*WORK TASK:* In your copy, reproduce each entry exactly and leave out the pictures.

START SOURCE DATA

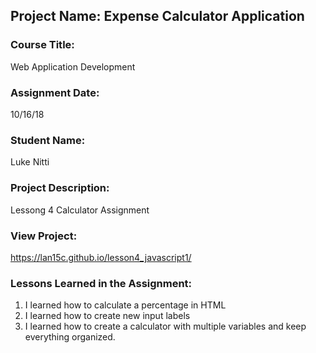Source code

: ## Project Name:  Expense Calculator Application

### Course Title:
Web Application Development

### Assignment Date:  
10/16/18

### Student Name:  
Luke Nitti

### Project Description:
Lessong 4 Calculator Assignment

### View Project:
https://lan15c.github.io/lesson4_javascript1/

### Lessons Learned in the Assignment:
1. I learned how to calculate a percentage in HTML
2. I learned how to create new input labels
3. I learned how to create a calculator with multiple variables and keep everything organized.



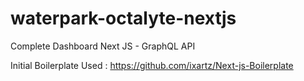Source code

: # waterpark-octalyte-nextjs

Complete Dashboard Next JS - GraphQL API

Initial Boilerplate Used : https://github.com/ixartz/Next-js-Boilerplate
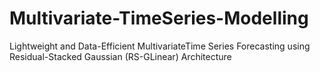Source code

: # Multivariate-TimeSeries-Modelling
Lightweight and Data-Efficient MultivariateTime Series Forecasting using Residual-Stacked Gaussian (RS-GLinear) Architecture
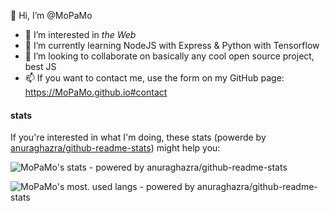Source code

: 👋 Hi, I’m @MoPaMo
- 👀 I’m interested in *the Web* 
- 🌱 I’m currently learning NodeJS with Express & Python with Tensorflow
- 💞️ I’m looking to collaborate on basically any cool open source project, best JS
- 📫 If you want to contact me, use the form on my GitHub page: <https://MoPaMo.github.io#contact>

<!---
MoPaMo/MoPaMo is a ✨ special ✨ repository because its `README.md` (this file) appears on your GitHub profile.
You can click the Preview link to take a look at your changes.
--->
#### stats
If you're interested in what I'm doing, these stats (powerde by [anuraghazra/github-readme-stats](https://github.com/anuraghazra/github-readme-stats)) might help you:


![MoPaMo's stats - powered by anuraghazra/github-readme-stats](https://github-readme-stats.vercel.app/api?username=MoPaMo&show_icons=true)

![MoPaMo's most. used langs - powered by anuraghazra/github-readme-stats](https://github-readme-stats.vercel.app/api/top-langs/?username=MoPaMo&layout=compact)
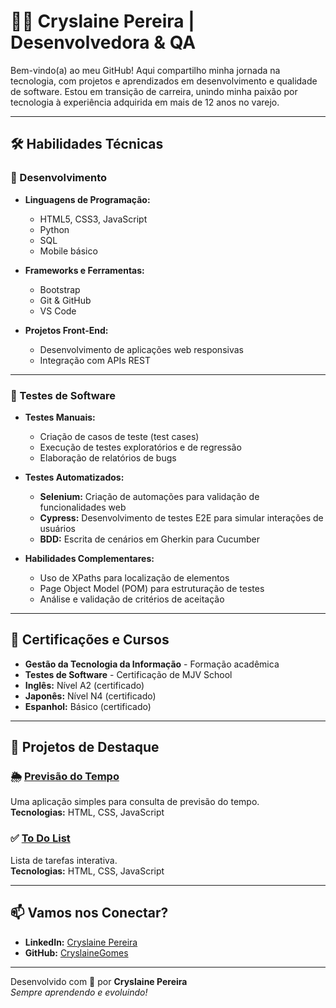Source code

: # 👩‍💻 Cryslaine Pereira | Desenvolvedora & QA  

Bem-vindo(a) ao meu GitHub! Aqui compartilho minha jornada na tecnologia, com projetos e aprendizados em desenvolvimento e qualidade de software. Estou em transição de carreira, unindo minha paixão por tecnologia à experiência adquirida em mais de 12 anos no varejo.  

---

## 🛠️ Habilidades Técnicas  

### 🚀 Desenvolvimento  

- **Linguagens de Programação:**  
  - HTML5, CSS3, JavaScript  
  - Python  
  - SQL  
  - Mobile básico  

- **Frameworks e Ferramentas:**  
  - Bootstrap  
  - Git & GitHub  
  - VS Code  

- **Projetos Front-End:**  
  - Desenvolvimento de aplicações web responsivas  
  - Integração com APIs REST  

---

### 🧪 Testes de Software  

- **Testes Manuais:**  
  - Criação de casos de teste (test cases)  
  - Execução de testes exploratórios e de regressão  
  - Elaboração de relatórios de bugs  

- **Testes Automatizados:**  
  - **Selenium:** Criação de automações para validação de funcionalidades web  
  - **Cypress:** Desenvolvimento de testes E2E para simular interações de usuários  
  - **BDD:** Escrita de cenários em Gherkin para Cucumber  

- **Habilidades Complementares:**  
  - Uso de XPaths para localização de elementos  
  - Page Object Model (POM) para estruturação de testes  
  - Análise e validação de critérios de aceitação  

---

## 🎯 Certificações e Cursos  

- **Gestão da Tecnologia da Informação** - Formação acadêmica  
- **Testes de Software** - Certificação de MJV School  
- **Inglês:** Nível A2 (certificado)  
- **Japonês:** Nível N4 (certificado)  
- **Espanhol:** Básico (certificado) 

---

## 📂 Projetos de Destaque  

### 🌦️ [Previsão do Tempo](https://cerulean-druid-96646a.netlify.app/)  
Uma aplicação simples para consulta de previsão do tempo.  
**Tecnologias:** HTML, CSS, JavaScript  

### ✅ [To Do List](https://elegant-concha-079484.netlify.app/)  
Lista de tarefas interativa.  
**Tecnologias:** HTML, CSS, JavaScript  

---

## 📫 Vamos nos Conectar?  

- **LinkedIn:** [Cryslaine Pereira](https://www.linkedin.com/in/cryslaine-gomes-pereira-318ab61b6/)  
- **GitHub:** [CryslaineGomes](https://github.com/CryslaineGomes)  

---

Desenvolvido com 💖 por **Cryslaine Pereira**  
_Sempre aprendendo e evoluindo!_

END SOURCE DATA

*EXPECTED ANSWER:*
Source code

: ## Project Name:  Expense Calculator Application

### Course Title:
Web Application Development

### Assignment Date:  
10/16/18

### Student Name:  
Luke Nitti

### Project Description:
Lessong 4 Calculator Assignment

### View Project:
https://lan15c.github.io/lesson4_javascript1/

### Lessons Learned in the Assignment:
1. I learned how to calculate a percentage in HTML
2. I learned how to create new input labels
3. I learned how to create a calculator with multiple variables and keep everything organized.



Source code

: # waterpark-octalyte-nextjs

Complete Dashboard Next JS - GraphQL API

Initial Boilerplate Used : https://github.com/ixartz/Next-js-Boilerplate
Source code

: # Multivariate-TimeSeries-Modelling
Lightweight and Data-Efficient MultivariateTime Series Forecasting using Residual-Stacked Gaussian (RS-GLinear) Architecture
Source code

: 👋 Hi, I’m @MoPaMo
- 👀 I’m interested in *the Web* 
- 🌱 I’m currently learning NodeJS with Express & Python with Tensorflow
- 💞️ I’m looking to collaborate on basically any cool open source project, best JS
- 📫 If you want to contact me, use the form on my GitHub page: <https://MoPaMo.github.io#contact>

<!---
MoPaMo/MoPaMo is a ✨ special ✨ repository because its `README.md` (this file) appears on your GitHub profile.
You can click the Preview link to take a look at your changes.
--->
#### stats
If you're interested in what I'm doing, these stats (powerde by [anuraghazra/github-readme-stats](https://github.com/anuraghazra/github-readme-stats)) might help you:


![MoPaMo's stats - powered by anuraghazra/github-readme-stats](https://github-readme-stats.vercel.app/api?username=MoPaMo&show_icons=true)

![MoPaMo's most. used langs - powered by anuraghazra/github-readme-stats](https://github-readme-stats.vercel.app/api/top-langs/?username=MoPaMo&layout=compact)
Source code

: # 👩‍💻 Cryslaine Pereira | Desenvolvedora & QA  

Bem-vindo(a) ao meu GitHub! Aqui compartilho minha jornada na tecnologia, com projetos e aprendizados em desenvolvimento e qualidade de software. Estou em transição de carreira, unindo minha paixão por tecnologia à experiência adquirida em mais de 12 anos no varejo.  

---

## 🛠️ Habilidades Técnicas  

### 🚀 Desenvolvimento  

- **Linguagens de Programação:**  
  - HTML5, CSS3, JavaScript  
  - Python  
  - SQL  
  - Mobile básico  

- **Frameworks e Ferramentas:**  
  - Bootstrap  
  - Git & GitHub  
  - VS Code  

- **Projetos Front-End:**  
  - Desenvolvimento de aplicações web responsivas  
  - Integração com APIs REST  

---

### 🧪 Testes de Software  

- **Testes Manuais:**  
  - Criação de casos de teste (test cases)  
  - Execução de testes exploratórios e de regressão  
  - Elaboração de relatórios de bugs  

- **Testes Automatizados:**  
  - **Selenium:** Criação de automações para validação de funcionalidades web  
  - **Cypress:** Desenvolvimento de testes E2E para simular interações de usuários  
  - **BDD:** Escrita de cenários em Gherkin para Cucumber  

- **Habilidades Complementares:**  
  - Uso de XPaths para localização de elementos  
  - Page Object Model (POM) para estruturação de testes  
  - Análise e validação de critérios de aceitação  

---

## 🎯 Certificações e Cursos  

- **Gestão da Tecnologia da Informação** - Formação acadêmica  
- **Testes de Software** - Certificação de MJV School  
- **Inglês:** Nível A2 (certificado)  
- **Japonês:** Nível N4 (certificado)  
- **Espanhol:** Básico (certificado) 

---

## 📂 Projetos de Destaque  

### 🌦️ [Previsão do Tempo](https://cerulean-druid-96646a.netlify.app/)  
Uma aplicação simples para consulta de previsão do tempo.  
**Tecnologias:** HTML, CSS, JavaScript  

### ✅ [To Do List](https://elegant-concha-079484.netlify.app/)  
Lista de tarefas interativa.  
**Tecnologias:** HTML, CSS, JavaScript  

---

## 📫 Vamos nos Conectar?  

- **LinkedIn:** [Cryslaine Pereira](https://www.linkedin.com/in/cryslaine-gomes-pereira-318ab61b6/)  
- **GitHub:** [CryslaineGomes](https://github.com/CryslaineGomes)  

---

Desenvolvido com 💖 por **Cryslaine Pereira**  
_Sempre aprendendo e evoluindo!_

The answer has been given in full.